Task item: Return, word for word, everything from the start of the records down to and including the line that contains "Επιπρόσθετα, δίνεται έμφαση στην ολοκληρωμένη".

Given records:
◆ ◆ ◆ ◆ ◆
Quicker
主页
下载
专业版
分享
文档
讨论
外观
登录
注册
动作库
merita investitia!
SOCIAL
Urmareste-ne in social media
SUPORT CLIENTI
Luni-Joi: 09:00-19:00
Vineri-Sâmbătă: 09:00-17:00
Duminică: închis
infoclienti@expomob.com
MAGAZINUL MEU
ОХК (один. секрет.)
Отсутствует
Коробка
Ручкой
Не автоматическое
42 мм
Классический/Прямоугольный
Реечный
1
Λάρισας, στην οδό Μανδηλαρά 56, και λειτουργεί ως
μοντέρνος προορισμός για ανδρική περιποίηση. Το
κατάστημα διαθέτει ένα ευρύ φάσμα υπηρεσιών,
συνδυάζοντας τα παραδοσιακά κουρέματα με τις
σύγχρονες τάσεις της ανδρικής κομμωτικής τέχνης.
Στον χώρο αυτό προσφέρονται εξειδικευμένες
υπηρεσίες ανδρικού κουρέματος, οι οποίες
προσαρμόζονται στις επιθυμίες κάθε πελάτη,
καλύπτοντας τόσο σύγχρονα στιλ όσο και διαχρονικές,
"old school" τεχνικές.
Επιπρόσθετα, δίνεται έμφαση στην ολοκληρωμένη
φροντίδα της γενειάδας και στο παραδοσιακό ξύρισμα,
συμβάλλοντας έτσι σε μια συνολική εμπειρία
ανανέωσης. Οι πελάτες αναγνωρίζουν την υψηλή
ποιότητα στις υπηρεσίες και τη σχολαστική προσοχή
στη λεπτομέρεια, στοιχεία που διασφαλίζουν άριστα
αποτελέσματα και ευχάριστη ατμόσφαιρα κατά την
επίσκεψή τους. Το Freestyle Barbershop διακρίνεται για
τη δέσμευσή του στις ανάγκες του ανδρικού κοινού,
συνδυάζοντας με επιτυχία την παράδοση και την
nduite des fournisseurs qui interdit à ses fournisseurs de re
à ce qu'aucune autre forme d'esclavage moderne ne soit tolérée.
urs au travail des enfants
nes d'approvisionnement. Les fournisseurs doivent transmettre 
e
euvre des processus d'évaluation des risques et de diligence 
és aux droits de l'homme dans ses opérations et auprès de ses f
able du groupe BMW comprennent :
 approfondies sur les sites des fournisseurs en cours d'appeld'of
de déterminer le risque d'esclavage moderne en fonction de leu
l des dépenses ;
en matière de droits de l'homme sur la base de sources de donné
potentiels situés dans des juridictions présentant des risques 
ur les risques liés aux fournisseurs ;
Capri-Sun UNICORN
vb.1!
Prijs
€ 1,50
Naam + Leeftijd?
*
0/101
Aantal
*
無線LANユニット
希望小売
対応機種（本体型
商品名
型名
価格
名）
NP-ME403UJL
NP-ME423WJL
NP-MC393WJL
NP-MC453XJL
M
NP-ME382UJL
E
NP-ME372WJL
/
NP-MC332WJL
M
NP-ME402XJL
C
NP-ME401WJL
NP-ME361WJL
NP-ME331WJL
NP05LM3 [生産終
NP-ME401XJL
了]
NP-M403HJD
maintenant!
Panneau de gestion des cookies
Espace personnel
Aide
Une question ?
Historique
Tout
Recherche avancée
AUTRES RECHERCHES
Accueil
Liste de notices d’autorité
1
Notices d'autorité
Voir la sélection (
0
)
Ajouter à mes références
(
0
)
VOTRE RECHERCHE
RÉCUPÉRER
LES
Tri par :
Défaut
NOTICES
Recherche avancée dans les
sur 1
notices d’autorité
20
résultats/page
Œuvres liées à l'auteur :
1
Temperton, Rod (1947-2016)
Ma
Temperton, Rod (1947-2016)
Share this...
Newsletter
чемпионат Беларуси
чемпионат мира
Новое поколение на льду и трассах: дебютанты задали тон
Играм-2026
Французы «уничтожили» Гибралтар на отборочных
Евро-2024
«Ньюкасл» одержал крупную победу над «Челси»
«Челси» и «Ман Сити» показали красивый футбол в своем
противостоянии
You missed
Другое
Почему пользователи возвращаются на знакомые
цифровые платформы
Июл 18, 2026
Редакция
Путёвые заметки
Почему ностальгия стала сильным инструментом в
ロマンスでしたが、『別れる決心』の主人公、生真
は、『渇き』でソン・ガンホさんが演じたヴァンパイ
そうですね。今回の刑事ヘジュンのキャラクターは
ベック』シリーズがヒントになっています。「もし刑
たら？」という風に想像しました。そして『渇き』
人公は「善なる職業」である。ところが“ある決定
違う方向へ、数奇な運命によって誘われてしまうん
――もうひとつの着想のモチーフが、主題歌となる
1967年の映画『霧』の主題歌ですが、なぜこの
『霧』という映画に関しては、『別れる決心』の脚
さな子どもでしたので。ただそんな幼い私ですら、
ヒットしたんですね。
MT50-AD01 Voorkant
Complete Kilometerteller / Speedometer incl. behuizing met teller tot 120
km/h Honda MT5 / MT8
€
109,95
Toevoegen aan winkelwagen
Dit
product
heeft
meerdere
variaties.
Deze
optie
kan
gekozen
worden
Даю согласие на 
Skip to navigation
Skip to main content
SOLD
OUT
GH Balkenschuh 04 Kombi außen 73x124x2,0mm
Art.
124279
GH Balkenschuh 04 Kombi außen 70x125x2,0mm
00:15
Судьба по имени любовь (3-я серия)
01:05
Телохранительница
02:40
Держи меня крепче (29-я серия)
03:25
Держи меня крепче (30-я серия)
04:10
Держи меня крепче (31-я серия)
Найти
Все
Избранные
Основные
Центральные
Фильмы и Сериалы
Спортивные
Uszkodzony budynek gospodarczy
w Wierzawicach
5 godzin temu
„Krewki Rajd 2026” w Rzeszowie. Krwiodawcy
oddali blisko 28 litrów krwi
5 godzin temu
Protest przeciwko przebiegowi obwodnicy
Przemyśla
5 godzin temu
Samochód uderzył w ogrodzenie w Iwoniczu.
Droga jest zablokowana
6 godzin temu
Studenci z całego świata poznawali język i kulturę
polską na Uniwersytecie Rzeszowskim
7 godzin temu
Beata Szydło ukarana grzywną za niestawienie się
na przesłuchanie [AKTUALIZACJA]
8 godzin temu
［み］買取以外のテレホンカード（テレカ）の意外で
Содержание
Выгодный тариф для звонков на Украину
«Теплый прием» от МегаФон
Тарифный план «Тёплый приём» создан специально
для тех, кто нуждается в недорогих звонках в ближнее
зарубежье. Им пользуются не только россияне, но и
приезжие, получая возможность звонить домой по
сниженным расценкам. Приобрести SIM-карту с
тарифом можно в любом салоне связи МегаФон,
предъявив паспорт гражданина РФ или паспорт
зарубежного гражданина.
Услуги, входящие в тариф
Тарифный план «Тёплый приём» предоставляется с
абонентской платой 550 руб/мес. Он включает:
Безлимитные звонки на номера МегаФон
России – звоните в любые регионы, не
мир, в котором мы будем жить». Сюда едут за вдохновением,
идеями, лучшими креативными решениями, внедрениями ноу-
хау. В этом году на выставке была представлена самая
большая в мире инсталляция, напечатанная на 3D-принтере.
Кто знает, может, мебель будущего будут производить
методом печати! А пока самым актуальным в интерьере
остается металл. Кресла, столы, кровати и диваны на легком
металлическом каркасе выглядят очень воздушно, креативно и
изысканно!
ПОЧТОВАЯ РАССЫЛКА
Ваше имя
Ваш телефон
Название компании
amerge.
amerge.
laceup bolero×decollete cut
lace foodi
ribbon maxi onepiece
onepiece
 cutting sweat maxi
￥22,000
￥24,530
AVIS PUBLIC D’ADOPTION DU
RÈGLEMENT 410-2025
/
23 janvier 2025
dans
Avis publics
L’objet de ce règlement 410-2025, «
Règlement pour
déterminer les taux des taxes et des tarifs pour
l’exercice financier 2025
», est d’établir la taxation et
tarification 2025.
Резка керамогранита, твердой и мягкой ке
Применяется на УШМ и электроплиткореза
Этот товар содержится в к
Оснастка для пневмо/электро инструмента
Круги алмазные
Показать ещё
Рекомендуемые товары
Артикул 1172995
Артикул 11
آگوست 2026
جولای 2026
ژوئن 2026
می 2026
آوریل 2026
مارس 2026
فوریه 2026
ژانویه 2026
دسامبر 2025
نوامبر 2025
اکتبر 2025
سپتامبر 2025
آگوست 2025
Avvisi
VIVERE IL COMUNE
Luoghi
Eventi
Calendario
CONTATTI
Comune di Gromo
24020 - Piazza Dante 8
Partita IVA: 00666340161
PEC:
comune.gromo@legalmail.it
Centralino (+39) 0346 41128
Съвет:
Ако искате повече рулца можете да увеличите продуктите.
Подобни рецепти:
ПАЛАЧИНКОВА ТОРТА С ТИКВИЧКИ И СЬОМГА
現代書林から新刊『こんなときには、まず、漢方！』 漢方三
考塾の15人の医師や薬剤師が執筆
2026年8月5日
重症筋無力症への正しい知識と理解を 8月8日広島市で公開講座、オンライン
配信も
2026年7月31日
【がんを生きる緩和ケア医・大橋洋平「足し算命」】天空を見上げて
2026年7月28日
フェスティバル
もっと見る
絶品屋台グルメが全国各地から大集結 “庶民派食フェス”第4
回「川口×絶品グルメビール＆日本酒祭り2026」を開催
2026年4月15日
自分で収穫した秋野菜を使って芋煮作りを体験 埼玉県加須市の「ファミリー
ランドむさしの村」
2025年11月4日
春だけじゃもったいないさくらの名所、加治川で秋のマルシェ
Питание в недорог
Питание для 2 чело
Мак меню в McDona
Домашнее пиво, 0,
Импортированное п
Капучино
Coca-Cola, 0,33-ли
◆ ◆ ◆ ◆ ◆
Answer below:
Quicker
主页
下载
专业版
分享
文档
讨论
外观
登录
注册
动作库
merita investitia!
SOCIAL
Urmareste-ne in social media
SUPORT CLIENTI
Luni-Joi: 09:00-19:00
Vineri-Sâmbătă: 09:00-17:00
Duminică: închis
infoclienti@expomob.com
MAGAZINUL MEU
ОХК (один. секрет.)
Отсутствует
Коробка
Ручкой
Не автоматическое
42 мм
Классический/Прямоугольный
Реечный
1
Λάρισας, στην οδό Μανδηλαρά 56, και λειτουργεί ως
μοντέρνος προορισμός για ανδρική περιποίηση. Το
κατάστημα διαθέτει ένα ευρύ φάσμα υπηρεσιών,
συνδυάζοντας τα παραδοσιακά κουρέματα με τις
σύγχρονες τάσεις της ανδρικής κομμωτικής τέχνης.
Στον χώρο αυτό προσφέρονται εξειδικευμένες
υπηρεσίες ανδρικού κουρέματος, οι οποίες
προσαρμόζονται στις επιθυμίες κάθε πελάτη,
καλύπτοντας τόσο σύγχρονα στιλ όσο και διαχρονικές,
"old school" τεχνικές.
Επιπρόσθετα, δίνεται έμφαση στην ολοκληρωμένη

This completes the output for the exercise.